There will still be plenty of “Amy days”. Kerry do you remember the trips to London, just the two of us, the aborted attempt to see Barnum but the Science Museum instead and then losing Neil’s balloon at Waterloo. Queuing for 4 hours so you could see Princess Di’s wedding dress and you weren’t well, but there was no way you were leaving, despite me trying to advise otherwise. I can also remember trying so hard to make sure you felt good about Neil’s arrival. The Christmas Eve just after he was born, insisting your Dad trail across Lippstadt at 2am to the flat to find the wendy house that was on your Christmas list (everything else was at the new house) in case you were disappointed. We didn’t find it for another week until we had unpacked and of course you didn’t mind at all.
Like you say times are changing and isn’t it exciting too.

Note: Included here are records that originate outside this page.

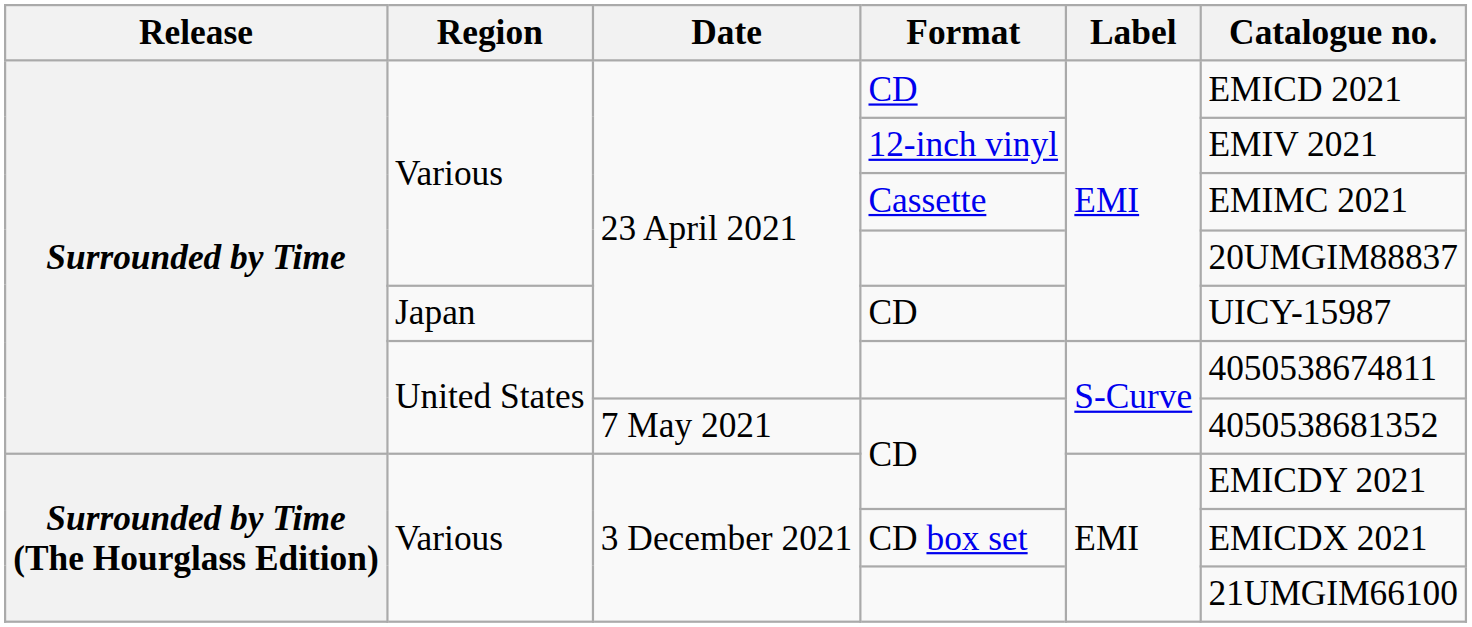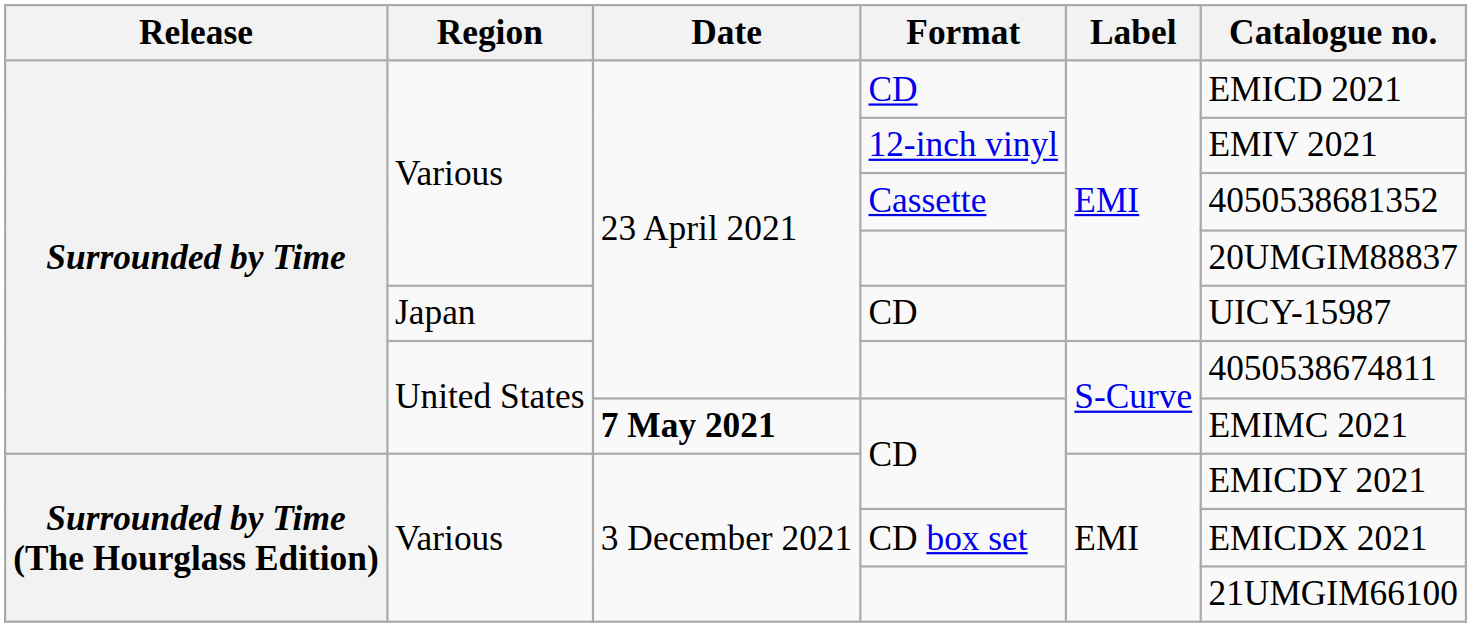Cassette | Catalogue no.: EMIMC 2021 -> 4050538681352
United States / CD | Date: normal -> bold
United States / CD | Catalogue no.: 4050538681352 -> EMIMC 2021
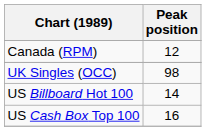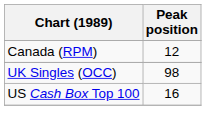- row: US Billboard Hot 100 | 14
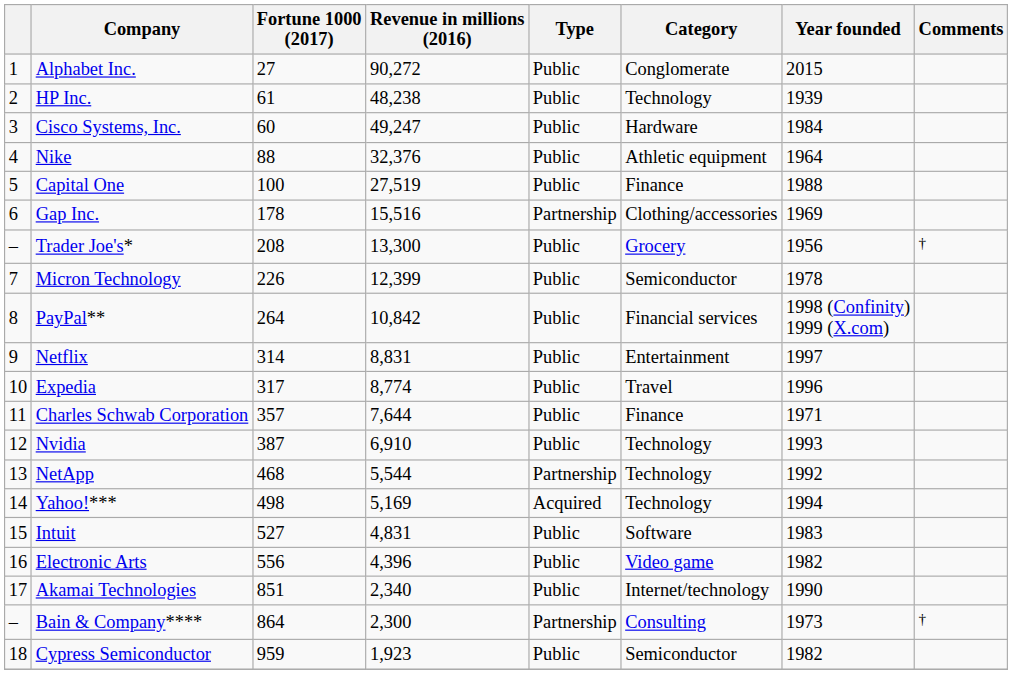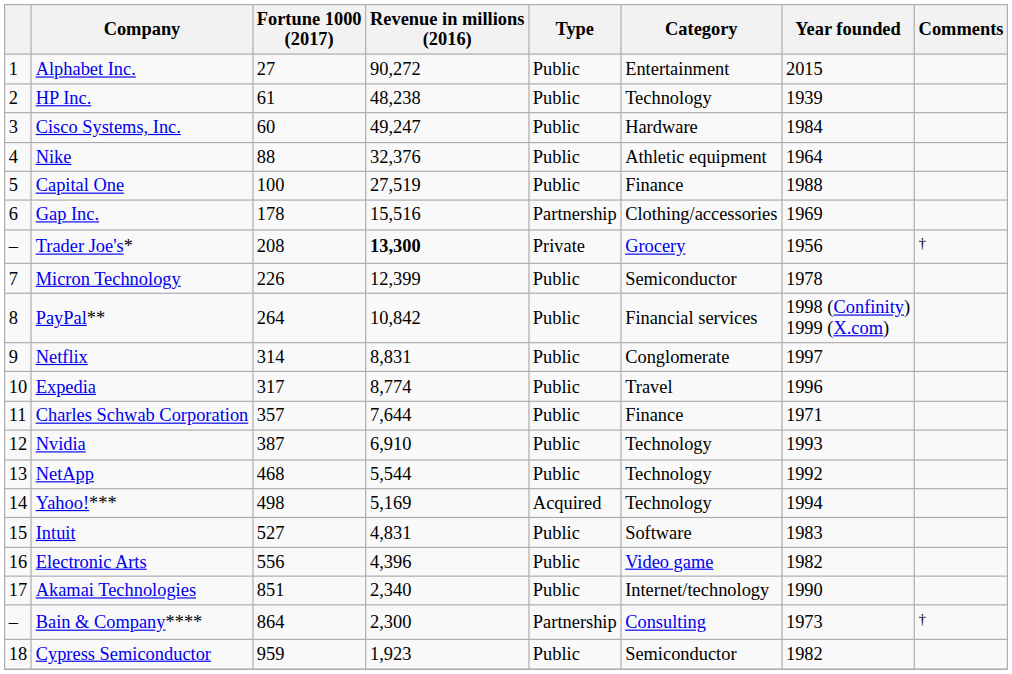Alphabet Inc. | Category: Conglomerate -> Entertainment
Trader Joe's* | Revenue in millions (2016): normal -> bold
Trader Joe's* | Type: Public -> Private
Netflix | Category: Entertainment -> Conglomerate
NetApp | Type: Partnership -> Public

Well Dan, I was thinking how young you look holding Amy but as you have mentioned the hair I can only add that you are in good company – her Grandad doesn’t have as much hair now either.
Yes, but I’m balder than her grandad and he has, what? 48 years on me?
Your post reminded me of when my siblings were born – and how each of them came back with a present – apparently chosen by them (yeah right, because day old children can shop you know !) though to be honest I didn’t think this when when my first brother was born. I was really pleased that he came back from the hospital along with Mum and a big blonde haired doll for me. I was really pleased about the Mum and doll bit but less than impressed with him as all I could see him doing was screaming, having his nappy changed and basically turning the house upside down and of course taking attention away from me. To be fair I was only just 5 years old myself. My youngest brother and I have talked about how we are the only ones who have memories of being with Mum on our own for any length of time and how special those memories are.